▶ **TASK PROMPT**:
Pictures in the records below must be left out. Return exactly the lines from the line with "right knee: (336, 500)" to the line with "nose: (321, 398)", both included.

▶ **Keypoint text descriptions**:
++++++++++++++++++++
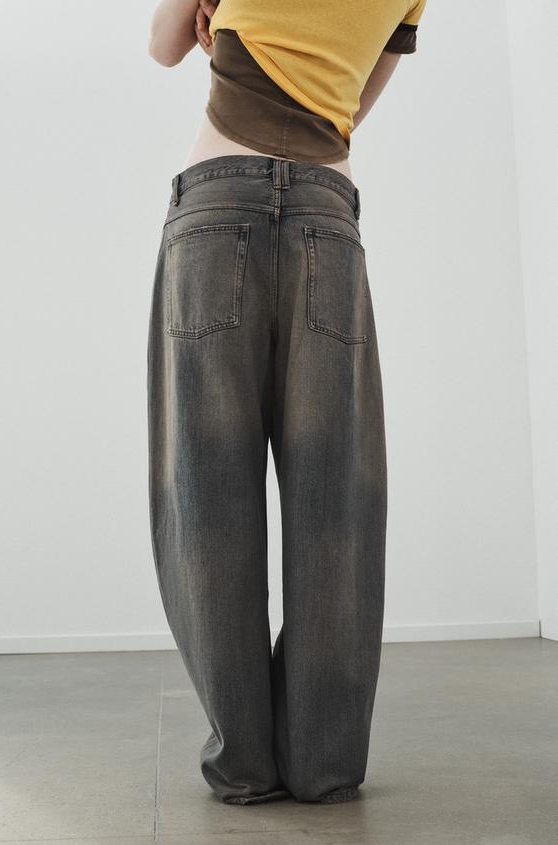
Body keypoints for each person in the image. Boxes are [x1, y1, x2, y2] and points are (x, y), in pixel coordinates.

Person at [146, 0, 427, 806]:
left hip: (215, 204)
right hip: (324, 216)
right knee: (336, 500)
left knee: (206, 495)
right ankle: (321, 762)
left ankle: (243, 763)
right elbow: (344, 113)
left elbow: (164, 46)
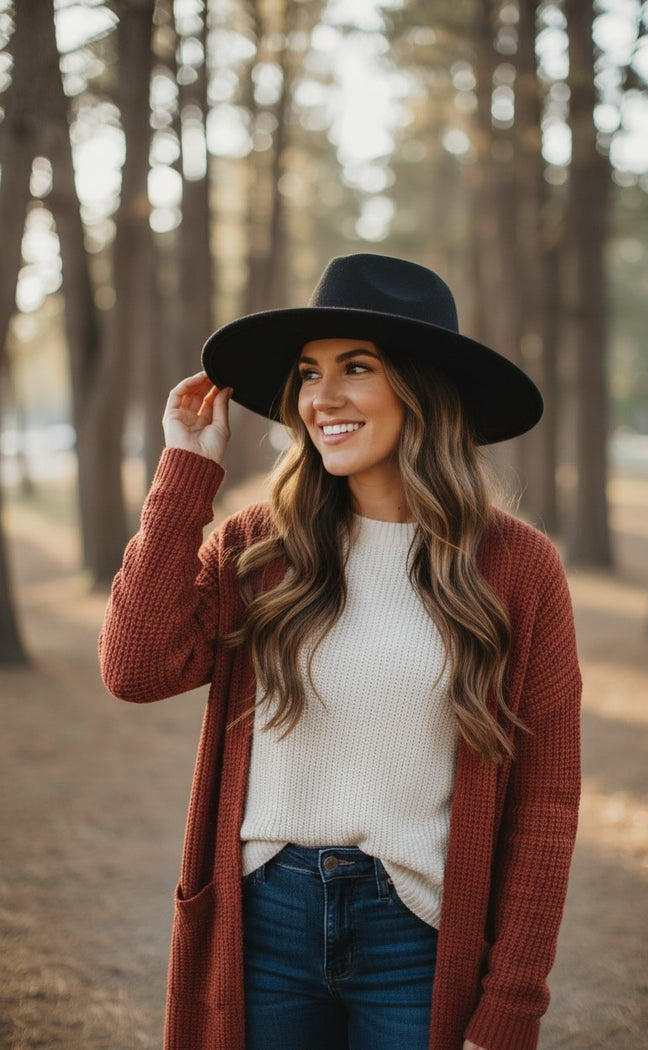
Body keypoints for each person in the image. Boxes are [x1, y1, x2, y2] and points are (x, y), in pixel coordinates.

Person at [99, 253, 581, 1050]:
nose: (321, 398)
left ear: (423, 390)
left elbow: (546, 804)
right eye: (308, 373)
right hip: (263, 923)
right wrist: (186, 471)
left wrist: (511, 1006)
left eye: (356, 368)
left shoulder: (517, 568)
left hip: (419, 938)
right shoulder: (259, 545)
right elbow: (135, 669)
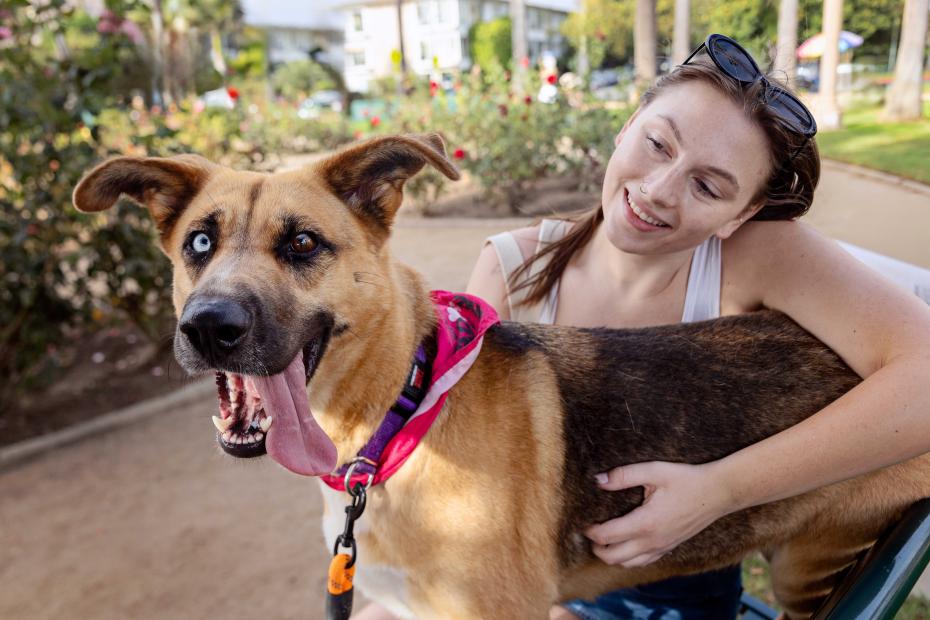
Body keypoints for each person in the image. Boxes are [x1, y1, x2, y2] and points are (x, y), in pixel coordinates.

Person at [355, 34, 930, 619]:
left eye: (708, 186)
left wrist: (721, 490)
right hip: (542, 569)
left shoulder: (759, 256)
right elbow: (465, 461)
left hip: (681, 592)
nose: (658, 190)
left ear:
++++++++++++++++++++
▶ **RESULT OF THIS EXERCISE**:
right knee: (336, 500)
left knee: (206, 495)
right ankle: (321, 762)
left ankle: (243, 763)
right elbow: (344, 113)
left elbow: (164, 46)
Body keypoints for each person in the image. Boxes are [x1, y1, x2, y2] and points are (x, y), in pixel coordinates.

Person at [99, 253, 581, 1050]:
nose: (321, 398)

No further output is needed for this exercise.